Purdue University

Purdue researchers and ITaP are embarking on a $4.5 million, four-year project to create a powerful Web-based system that will allow researchers worldwide to manage, curate, share, analyze and visualize geospatial data for purposes ranging from predicting damaging floods to projecting climate change effects on the poor.

The project funded by the National Science Foundation will build geospatial data hosting, processing and sharing capabilities into Purdue’s HUBzero platform. This should open the way for easy development of a variety of Web-enabled tools for probing and presenting geospatial data in ways that can, among other things, help policymakers address pressing issues in the U.S. and around the globe.

The geospatial data project stems from earlier, specialized projects involving HUBzero and geospatial data, such as; driNET, for research on the causes and effects of droughts; WaterHUB, for studying hydrology; and GEOSHARE, an international hub for research on agriculture, land use and the environment.

“We have developed many map-driven and sophisticated online tools for modeling and visualization of geospatial data, which typically require significant geographic information system and software expertise,” says Carol Song, the senior research scientist who leads the Scientific Solutions Group for ITaP Research Computing (RCAC). “In this project, we will be able to share what we have learned, expand on it and make it available to anyone through the HUBzero open source software.”

Song is the principal investigator for the project. ITaP researcher Larry Biehl, Venkatesh Merwade, associate professor of civil engineering, and Nelson Villoria, a research assistant professor at Purdue’s Center for Global Trade Analysis, are the co-principal investigators. Thomas Hertel, Distinguished Professor of Agricultural Economics and executive director of the Center for Global Trade Analysis, is a project adviser.

The project should open sophisticated geospatial data and analysis tools — many of them common to a geographic information system (GIS) — to almost anyone, anywhere and allow ready sharing of data and results, as well as collaboration among researchers whether on the same campus, across the country, or across the planet.

“I'm here at a first-class university, I have all the software I need and a fast Internet connection to download large amounts of data and I have the expertise to handle that data and if I don't have it, probably down the hall somebody has it,” Villoria says. “Not everyone is as fortunate. We’re doing something that will lower the barriers to using this sort of information.”

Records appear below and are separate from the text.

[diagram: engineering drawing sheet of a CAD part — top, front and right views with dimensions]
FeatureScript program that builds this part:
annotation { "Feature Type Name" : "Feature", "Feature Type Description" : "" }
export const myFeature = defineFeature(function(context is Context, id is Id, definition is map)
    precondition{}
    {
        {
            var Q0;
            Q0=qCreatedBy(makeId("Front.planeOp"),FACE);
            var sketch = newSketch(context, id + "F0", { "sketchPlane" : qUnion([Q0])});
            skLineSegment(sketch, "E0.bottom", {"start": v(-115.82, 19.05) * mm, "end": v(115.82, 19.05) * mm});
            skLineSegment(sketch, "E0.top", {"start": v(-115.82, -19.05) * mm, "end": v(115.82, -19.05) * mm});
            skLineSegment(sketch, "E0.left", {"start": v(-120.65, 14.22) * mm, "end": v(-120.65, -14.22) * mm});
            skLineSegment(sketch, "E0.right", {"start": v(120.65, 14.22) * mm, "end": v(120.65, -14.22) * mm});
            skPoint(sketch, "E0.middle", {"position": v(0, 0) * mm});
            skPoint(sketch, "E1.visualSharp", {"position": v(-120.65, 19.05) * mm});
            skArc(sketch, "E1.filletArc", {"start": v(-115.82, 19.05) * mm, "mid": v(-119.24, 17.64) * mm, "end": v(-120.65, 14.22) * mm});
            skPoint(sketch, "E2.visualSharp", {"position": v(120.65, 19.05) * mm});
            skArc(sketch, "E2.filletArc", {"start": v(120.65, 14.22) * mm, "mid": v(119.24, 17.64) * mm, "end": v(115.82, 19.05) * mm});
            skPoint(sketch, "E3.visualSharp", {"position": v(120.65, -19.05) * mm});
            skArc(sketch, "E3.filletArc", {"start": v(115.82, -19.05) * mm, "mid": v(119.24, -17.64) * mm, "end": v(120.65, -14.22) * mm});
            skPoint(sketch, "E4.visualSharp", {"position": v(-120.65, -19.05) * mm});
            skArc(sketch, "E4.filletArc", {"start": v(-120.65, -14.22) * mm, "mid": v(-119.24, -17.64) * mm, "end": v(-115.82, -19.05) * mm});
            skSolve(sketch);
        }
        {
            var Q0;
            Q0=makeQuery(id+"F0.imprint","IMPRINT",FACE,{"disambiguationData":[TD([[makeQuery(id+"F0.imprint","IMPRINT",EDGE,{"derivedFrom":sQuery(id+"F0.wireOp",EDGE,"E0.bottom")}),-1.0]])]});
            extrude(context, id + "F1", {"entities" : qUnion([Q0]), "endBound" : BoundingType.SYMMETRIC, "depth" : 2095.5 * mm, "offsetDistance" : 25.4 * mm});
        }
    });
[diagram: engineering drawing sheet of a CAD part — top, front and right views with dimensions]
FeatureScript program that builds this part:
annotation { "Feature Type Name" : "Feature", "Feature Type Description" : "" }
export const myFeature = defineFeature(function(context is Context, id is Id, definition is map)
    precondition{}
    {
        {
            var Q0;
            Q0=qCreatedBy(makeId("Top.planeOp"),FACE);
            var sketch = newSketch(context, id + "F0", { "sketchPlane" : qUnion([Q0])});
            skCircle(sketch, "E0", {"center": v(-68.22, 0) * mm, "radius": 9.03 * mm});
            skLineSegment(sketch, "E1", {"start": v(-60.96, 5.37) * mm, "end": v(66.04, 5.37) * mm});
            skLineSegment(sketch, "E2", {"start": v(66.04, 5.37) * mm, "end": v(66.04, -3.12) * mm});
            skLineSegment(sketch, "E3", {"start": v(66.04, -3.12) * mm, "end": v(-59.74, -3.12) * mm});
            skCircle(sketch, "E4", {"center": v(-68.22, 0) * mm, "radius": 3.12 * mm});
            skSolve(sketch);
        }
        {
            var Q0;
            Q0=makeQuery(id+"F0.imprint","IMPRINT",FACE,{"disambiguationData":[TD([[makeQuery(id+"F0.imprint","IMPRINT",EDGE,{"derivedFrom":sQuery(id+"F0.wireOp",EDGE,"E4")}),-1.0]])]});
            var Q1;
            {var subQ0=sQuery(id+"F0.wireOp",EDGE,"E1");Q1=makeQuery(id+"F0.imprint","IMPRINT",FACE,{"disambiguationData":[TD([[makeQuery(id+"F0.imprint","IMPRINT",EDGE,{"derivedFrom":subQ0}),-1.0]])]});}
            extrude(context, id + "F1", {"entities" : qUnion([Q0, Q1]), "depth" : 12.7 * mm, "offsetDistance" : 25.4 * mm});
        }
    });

Geospatial data can include maps, aerial photos, satellite imagery, sensor output and almost anything able to be “georeferenced,” or located on a map, from field-level crop yields and local population densities to regional weather and climatological records and the flow of trade in specific commodities across national borders.

Mapping such data, particularly in layers that integrate information on an array of factors and can show how they may interact, is a powerful way for researchers to glean new and improved knowledge from data collections, as well as to explain the results to policymakers and the public.

“We don't use these data sets separately, we integrate them and sometimes integrating them needs a lot of computational power,” Merwade says. “We want to have tools where people can integrate multiple data sets in the way they want and extract information based on these multiple data sets.”

The project is funded through the NSF’s Data Infrastructure Building Blocks program. Several partners, from K-12 educators to large NSF projects, have signed on to beta test the new geospatial tools when they become available. The Purdue researchers will work with the Geography Educators Network of Indiana (GENI) to provide school students with engaging online activities that improve comprehension of geography, GIS, remote sensing and other geospatially related topics.

Merwade and Villoria also will mount test projects to demonstrate the power of a geospatial-capable hub.

In Merwade’s case, that involves building a hydrologic model of the entire Mississippi River Basin incorporating large amounts of data on factors such as weather, land use, topography, soil and more. When done, the tool should allow users to generate stream flow projections and predict when floods may occur anywhere in the Mississippi Basin, which encompasses all or parts of 31 U.S. states and two Canadian provinces between the Rocky and Appalachian mountains.

Villoria will look at climate change impacts on poverty considering such factors as crop productivity, water availability, irrigation and deforestation.

“We want to tackle substantive policy issues, things that change the way people think and lead to policy actions, or at the very least inform the debate about policy,” Villoria says.

The new capabilities will be incorporated in the open source version of HUBzero, making them available to current hub owners or those who want to build a hub.

Originally developed by Purdue to power nanoHUB.org, HUBzero is a Web-based platform, or cyberinfrastructure, for scientific and other kinds of research and educational collaborations. A major HUBzero feature is its ability to make computational research tools, and visualization and analysis of results, easily available through a Web browser. HUBzero’s built-in social networking creates online communities in almost any field or subject matter and facilitates communication and collaboration, distribution of research results, training and education. The platform also offers a growing set of data management and interactive database capabilities and simplified access to high-performance and cloud computing hardware.

There are now more than 50 hubs based on HUBzero serving many areas of science, engineering and other fields, from nanotechnology, cancer treatment and advanced manufacturing to earthquake engineering, pharmaceutical and biofuels development and the bonds between human and companion animals.